(TASK TO CARRY OUT) Convert the listing from its first line through the line containing "text_box Comment appelle-t-on" into a JSON list of strings, one string per line, leaving out blank lines.

(RECORDS SUPPLIED)

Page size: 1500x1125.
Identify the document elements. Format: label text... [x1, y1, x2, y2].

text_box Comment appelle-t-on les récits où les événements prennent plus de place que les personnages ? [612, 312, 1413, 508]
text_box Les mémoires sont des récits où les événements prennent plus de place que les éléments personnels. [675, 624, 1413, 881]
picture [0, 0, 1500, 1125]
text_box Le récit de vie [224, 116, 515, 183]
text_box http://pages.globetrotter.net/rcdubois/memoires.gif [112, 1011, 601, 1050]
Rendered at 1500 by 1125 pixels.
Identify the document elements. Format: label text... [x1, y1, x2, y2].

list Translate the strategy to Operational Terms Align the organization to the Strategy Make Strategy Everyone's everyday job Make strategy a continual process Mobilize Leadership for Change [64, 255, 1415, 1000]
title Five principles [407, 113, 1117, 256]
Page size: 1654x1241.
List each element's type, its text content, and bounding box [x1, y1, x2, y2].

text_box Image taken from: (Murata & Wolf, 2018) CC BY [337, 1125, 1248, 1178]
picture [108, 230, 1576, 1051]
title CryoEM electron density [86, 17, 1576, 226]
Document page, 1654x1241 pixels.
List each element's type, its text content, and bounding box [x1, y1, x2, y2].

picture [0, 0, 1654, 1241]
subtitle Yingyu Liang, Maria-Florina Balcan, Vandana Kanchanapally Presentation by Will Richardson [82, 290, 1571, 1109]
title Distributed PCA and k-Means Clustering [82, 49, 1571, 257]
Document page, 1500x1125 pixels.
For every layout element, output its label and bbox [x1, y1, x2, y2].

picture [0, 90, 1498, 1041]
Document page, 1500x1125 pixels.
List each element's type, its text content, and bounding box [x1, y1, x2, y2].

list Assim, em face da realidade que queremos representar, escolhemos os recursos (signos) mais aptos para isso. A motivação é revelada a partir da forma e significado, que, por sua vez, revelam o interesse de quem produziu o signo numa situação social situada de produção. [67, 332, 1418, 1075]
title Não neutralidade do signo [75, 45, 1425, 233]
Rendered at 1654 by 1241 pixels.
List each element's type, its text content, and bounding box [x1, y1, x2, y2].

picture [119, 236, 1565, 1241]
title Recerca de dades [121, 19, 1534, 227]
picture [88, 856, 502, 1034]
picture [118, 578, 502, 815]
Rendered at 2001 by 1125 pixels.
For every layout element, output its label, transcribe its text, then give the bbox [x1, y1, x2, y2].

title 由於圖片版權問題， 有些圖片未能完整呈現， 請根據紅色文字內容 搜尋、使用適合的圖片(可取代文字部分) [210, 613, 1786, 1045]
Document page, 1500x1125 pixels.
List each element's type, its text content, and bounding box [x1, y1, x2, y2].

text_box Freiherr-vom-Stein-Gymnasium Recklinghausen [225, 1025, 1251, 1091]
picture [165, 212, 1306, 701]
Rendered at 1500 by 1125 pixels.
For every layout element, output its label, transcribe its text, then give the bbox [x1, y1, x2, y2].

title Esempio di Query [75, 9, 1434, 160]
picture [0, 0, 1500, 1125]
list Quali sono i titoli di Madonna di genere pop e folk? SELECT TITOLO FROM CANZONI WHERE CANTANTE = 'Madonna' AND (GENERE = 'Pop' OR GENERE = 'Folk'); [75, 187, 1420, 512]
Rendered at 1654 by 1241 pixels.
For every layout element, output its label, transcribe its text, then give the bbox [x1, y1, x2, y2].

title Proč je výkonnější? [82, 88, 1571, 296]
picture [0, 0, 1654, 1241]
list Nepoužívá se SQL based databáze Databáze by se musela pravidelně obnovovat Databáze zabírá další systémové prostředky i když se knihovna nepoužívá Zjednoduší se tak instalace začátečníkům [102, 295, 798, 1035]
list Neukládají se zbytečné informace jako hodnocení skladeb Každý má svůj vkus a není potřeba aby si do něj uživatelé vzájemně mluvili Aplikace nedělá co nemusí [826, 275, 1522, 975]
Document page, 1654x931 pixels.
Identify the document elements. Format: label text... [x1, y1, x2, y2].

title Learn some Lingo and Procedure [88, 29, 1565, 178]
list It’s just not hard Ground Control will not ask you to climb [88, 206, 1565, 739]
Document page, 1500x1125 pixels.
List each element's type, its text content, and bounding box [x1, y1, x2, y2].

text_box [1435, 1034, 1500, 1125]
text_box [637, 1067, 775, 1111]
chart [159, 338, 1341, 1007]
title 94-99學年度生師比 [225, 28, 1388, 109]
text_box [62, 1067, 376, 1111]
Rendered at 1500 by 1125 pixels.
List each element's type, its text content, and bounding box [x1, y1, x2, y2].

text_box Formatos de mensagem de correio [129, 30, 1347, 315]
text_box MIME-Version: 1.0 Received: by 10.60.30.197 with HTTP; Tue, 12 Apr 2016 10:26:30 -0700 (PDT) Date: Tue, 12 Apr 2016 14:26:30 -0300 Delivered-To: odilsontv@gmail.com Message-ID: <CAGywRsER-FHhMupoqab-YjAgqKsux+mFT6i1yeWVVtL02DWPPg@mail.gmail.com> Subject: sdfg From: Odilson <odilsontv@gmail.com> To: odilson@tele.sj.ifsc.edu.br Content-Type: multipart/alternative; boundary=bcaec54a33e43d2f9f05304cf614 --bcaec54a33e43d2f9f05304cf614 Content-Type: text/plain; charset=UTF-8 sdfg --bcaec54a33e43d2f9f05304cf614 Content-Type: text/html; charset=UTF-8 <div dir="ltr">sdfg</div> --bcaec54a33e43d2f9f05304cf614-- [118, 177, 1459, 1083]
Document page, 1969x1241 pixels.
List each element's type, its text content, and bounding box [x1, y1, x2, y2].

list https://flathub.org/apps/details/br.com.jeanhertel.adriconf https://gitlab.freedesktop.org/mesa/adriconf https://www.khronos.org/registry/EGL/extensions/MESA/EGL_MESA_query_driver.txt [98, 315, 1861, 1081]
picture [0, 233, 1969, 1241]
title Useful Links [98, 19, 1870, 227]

(ANSWER FOR THIS EXERCISE)
[
  "Page size: 1500x1125.",
  "Identify the document elements. Format: label text... [x1, y1, x2, y2].",
  "text_box Comment appelle-t-on les récits où les événements prennent plus de place que les personnages ? [612, 312, 1413, 508]"
]